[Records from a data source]

"""

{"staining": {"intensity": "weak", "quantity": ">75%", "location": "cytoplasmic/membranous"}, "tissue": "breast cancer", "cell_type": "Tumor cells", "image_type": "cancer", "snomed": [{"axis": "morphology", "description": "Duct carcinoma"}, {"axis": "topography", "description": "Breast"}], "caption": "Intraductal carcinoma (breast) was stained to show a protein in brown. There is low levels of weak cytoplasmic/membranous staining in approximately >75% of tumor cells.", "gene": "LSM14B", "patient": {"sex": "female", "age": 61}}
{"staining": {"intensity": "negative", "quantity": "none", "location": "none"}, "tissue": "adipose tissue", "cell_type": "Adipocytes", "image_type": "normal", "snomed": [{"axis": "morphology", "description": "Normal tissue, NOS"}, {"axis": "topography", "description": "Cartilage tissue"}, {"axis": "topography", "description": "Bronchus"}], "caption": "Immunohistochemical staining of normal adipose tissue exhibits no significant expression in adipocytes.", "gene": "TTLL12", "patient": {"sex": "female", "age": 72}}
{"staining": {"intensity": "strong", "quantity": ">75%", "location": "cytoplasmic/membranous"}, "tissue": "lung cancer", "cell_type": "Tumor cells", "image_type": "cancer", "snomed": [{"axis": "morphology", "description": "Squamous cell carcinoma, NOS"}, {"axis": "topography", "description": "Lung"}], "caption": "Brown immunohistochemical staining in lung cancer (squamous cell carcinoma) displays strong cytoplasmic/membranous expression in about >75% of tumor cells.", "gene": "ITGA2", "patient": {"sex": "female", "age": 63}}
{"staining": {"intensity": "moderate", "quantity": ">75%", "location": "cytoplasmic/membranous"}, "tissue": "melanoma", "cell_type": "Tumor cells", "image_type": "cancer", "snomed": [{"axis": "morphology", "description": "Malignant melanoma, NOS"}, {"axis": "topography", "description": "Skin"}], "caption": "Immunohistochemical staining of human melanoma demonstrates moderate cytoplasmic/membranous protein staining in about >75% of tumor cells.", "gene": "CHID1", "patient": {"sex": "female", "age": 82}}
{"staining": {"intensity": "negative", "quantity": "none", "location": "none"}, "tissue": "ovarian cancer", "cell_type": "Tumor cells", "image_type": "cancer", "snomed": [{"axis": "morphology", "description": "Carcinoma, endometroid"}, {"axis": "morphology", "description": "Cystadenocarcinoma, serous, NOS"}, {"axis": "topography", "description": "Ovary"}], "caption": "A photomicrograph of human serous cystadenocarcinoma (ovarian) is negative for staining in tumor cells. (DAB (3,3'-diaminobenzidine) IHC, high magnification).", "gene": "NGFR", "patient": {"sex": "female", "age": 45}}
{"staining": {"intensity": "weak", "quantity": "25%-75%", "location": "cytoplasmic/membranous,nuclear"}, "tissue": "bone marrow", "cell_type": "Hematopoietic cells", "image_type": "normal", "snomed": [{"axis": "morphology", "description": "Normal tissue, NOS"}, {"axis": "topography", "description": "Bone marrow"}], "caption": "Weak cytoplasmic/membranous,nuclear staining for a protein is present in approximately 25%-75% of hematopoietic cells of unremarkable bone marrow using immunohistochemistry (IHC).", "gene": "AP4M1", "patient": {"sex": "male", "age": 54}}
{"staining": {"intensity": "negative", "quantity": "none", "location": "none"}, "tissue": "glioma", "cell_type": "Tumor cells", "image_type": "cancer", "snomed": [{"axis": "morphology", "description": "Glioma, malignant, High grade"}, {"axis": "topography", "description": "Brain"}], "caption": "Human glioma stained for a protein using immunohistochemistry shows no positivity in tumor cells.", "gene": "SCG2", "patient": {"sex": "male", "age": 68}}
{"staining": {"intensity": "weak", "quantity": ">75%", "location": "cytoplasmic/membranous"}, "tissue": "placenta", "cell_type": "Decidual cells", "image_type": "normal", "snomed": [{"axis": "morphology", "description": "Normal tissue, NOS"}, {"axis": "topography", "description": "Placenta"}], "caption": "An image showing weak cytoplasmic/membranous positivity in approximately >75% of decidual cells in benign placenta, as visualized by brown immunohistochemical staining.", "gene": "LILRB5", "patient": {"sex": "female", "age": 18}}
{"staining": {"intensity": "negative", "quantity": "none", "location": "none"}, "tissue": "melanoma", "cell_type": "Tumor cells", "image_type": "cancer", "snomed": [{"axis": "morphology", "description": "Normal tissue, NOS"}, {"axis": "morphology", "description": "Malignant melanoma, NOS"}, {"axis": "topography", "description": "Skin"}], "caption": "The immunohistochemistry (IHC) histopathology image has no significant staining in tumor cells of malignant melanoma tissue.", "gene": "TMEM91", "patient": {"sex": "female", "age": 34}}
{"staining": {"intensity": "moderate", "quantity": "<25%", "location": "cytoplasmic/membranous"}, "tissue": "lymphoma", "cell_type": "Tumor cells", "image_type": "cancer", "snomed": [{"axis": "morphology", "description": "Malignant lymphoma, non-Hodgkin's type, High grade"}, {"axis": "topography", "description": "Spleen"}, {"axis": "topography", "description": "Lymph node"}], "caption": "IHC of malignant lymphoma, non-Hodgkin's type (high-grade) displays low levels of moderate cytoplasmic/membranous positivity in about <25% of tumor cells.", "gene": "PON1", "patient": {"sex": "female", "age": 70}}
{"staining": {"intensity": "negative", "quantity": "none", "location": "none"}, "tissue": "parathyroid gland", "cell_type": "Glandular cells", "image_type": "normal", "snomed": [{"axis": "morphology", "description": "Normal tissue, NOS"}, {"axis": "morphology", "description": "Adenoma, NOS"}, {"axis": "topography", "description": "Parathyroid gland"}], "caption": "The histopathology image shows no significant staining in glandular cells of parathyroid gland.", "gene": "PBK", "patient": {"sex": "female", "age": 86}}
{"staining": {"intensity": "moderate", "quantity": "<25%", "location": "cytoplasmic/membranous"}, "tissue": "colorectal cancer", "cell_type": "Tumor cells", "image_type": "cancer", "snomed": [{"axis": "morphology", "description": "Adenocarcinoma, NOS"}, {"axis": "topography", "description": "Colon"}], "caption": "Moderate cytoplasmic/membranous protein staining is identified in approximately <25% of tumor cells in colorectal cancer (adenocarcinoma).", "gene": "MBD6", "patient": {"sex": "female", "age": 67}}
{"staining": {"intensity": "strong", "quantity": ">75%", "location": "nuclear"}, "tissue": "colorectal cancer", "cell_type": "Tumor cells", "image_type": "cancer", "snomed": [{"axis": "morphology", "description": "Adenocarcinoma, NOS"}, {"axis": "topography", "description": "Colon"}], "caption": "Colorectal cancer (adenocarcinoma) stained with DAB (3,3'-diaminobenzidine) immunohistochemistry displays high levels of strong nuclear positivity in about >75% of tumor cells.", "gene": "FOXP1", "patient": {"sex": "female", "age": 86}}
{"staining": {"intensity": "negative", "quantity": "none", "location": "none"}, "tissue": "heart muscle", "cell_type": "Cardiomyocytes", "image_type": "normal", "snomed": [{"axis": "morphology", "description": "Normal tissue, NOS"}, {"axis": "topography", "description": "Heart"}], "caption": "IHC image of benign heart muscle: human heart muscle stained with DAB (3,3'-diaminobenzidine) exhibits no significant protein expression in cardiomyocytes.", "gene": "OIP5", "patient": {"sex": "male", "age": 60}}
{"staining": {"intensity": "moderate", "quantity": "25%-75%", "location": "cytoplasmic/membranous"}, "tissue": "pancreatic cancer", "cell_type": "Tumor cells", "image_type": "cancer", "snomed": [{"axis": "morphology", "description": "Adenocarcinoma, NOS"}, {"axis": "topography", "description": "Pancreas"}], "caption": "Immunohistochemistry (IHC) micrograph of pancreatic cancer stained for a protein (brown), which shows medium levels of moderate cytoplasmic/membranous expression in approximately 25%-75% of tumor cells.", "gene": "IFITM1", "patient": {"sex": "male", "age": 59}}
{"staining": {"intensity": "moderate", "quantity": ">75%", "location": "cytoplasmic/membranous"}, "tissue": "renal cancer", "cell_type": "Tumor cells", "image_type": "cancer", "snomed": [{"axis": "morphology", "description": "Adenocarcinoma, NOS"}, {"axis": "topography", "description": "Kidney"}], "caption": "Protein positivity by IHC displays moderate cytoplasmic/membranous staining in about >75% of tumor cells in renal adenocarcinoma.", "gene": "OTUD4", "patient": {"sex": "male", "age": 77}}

"""

If a line of the data contains "benign", copy it out.

{"staining": {"intensity": "weak", "quantity": ">75%", "location": "cytoplasmic/membranous"}, "tissue": "placenta", "cell_type": "Decidual cells", "image_type": "normal", "snomed": [{"axis": "morphology", "description": "Normal tissue, NOS"}, {"axis": "topography", "description": "Placenta"}], "caption": "An image showing weak cytoplasmic/membranous positivity in approximately >75% of decidual cells in benign placenta, as visualized by brown immunohistochemical staining.", "gene": "LILRB5", "patient": {"sex": "female", "age": 18}}
{"staining": {"intensity": "negative", "quantity": "none", "location": "none"}, "tissue": "heart muscle", "cell_type": "Cardiomyocytes", "image_type": "normal", "snomed": [{"axis": "morphology", "description": "Normal tissue, NOS"}, {"axis": "topography", "description": "Heart"}], "caption": "IHC image of benign heart muscle: human heart muscle stained with DAB (3,3'-diaminobenzidine) exhibits no significant protein expression in cardiomyocytes.", "gene": "OIP5", "patient": {"sex": "male", "age": 60}}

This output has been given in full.